In October 1943, nearly the entire Jewish population of Denmark made a perilous crossing from their Nazi-occupied country to neighboring Sweden. Setting out from ports and beaches along the coast, some 7,000 people arrived in rowboats and canoes to the safe shores of the port city of Malmö.
Now, 78 years later, in the same city, Jewish books in a storefront have to be covered up due to fears of vandalism.
It was the Malmö City Archives that last week was preparing a display of Jewish literature to be open to the public on Friday. But at the end of the day, the books and posters were covered with a blanket — with the archivist fearing damage to the windows over the weekend, Swedish daily Expressen reports.

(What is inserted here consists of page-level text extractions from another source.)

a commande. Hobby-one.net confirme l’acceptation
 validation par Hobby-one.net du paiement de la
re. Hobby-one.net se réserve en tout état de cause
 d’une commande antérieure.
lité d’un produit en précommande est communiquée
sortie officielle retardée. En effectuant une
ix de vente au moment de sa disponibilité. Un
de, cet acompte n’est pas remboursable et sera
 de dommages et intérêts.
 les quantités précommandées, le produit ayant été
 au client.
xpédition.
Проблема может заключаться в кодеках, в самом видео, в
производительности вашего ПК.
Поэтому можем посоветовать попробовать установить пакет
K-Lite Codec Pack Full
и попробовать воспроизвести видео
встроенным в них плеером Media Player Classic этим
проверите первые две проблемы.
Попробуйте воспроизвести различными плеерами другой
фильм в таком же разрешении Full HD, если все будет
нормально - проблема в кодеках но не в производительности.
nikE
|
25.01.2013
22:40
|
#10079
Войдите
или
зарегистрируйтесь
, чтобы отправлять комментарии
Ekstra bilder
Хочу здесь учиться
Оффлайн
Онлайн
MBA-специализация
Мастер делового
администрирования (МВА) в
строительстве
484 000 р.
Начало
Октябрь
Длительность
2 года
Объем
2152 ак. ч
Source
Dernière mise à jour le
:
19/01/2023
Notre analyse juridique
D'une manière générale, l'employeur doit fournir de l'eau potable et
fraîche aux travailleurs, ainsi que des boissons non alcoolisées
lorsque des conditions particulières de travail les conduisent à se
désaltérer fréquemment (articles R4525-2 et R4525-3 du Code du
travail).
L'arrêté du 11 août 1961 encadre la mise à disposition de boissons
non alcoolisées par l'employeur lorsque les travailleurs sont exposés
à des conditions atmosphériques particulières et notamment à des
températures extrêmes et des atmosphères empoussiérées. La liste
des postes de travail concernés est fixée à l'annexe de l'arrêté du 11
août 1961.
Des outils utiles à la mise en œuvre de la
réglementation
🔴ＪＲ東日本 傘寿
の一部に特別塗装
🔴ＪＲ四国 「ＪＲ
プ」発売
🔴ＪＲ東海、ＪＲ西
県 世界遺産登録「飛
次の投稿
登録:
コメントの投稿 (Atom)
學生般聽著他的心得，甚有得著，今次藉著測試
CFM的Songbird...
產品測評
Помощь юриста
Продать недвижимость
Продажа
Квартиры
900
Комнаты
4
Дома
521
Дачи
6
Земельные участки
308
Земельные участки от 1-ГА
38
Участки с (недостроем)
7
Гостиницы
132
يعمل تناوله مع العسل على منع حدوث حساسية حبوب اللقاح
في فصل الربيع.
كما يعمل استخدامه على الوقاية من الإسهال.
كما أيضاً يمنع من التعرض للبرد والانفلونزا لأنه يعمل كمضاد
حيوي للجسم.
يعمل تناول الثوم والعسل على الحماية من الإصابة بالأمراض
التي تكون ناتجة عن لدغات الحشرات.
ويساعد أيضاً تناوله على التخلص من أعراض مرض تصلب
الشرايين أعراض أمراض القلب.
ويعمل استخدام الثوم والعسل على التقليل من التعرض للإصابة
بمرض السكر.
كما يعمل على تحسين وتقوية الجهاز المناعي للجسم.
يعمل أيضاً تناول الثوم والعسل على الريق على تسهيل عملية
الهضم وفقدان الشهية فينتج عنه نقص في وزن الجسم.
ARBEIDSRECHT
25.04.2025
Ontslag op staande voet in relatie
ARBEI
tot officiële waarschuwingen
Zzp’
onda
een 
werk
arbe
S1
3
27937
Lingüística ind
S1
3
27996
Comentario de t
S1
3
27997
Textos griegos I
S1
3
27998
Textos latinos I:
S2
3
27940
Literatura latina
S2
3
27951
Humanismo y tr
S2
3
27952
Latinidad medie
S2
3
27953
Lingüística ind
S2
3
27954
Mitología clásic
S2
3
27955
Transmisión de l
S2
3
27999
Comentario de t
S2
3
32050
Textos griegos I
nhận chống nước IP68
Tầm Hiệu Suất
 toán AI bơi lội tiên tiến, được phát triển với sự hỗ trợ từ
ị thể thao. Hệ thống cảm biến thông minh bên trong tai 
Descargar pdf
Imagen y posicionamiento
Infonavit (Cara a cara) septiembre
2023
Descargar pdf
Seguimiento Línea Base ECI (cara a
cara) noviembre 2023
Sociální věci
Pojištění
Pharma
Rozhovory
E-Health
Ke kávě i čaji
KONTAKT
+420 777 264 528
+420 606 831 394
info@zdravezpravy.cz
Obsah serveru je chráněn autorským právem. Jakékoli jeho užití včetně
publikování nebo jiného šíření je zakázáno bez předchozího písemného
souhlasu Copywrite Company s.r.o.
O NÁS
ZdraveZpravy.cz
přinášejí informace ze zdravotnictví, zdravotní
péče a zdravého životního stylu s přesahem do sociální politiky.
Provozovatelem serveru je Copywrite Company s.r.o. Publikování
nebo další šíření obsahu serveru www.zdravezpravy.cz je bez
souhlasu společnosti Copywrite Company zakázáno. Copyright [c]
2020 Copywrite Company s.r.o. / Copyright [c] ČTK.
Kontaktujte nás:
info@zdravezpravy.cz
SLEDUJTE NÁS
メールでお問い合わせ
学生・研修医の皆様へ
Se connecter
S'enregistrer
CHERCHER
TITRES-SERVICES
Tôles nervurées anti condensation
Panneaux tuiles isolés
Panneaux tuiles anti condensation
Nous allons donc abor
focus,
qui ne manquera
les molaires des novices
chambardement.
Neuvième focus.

While the news sparked some outrage in the national press, it's only one of many reports of increasing antisemitism in the last few years in the Scandinavian nation so often praised for its welcoming atmosphere.
A declining diaspora
A 2019 EU survey shows that 70% of Swedes believe that antisemitism has increased in the last five years — the highest percentage of all the member states. Meanwhile, according to the latest available statistics, between 2016 to 2018, anti-Semitic crimes in Sweden rose by more than 50%, reaching a record 280 hate crimes. A large portion of these come out of Malmö, Sweden's third-largest city and home to people from 179 different countries — including Iraqis, Poles, Bosnians, Syrians, Lebanese and Afghans — all huddled together in a city that takes just two hours to traverse end-to-end by foot.
Meanwhile, the Jewish population has decreased drastically over the last two decades, with members of Malmö synagogues having fallen from 2,500 to 500 today.
Historically, threats, intimidation and violence against the Jewish community have mainly been attributed to right-wing extremists. While this issue persists, especially in a place like Malmö that is a voter stronghold for the far-right Sweden Democrats, a 2020 report shows that antisemitism today is more widespread among Sweden's Muslim community than the general population.
According to daily Dagens Nyheter, hatred of Jews in Malmö is often intertwined with anger over Israel's policy toward Palestinians. That was the case in 2009 when a peace demonstration with Israeli flags on a central square in Malmö was bombarded with bottles, stones and eggs; or more lately in 2017 when people protesting US President Donald Trump move to relocate its embassy to Jerusalem sang antisemitic songs about killing Jews.
Protesters denouncing nazism and antisemitism marching through central Gothenburg, Sweden, on Sept. 30, 2017.
Remembering the Holocaust
The city's rise in antisemitism was at the center of discussion on Wednesday at the Malmö International Forum on Holocaust Remembrance and Combating Antisemitism. The one-day event, celebrating its 20th anniversary this year, brought together 400 delegates from religious organizations and dozens of countries, including heads of state from Finland, Latvia, Serbia, while Israeli President Isaac Herzog, French President Emmanuel Macron and US Secretary of State Anthony Blinken addressed the event through video messages.
This year, the forum also hosted representatives from social media giants TikTok, Google and Facebook, as the event focused on the dangers of the online proliferation of hate speech, disinformation and Holocaust denial.
"The struggle for human dignity must never end with pretty words," Swedish Prime Minister Stefan Löfven said at the end of the conference. "It must be translated into practical action."
A continent-wide response
Such actions will include the opening of a Holocaust museum in 2022, better education for active citizenship to prevent antisemitism, as well as the appointment of a parliamentary committee of inquiry to consider whether Holocaust denial should be more clearly criminalized.
Of course, Sweden is not alone in facing the renewed historical hatred of Jews. Last week, Europe took another step to address its particular responsibility in combatting the issue, with the European Commission releasing its first official strategy on fighting antisemitism, The Times Of Israel reports.
Among the keys to the 26-page program are funds set aside to secure Jewish sites around Europe. One place that could use some help right now is the Malmö City Archives.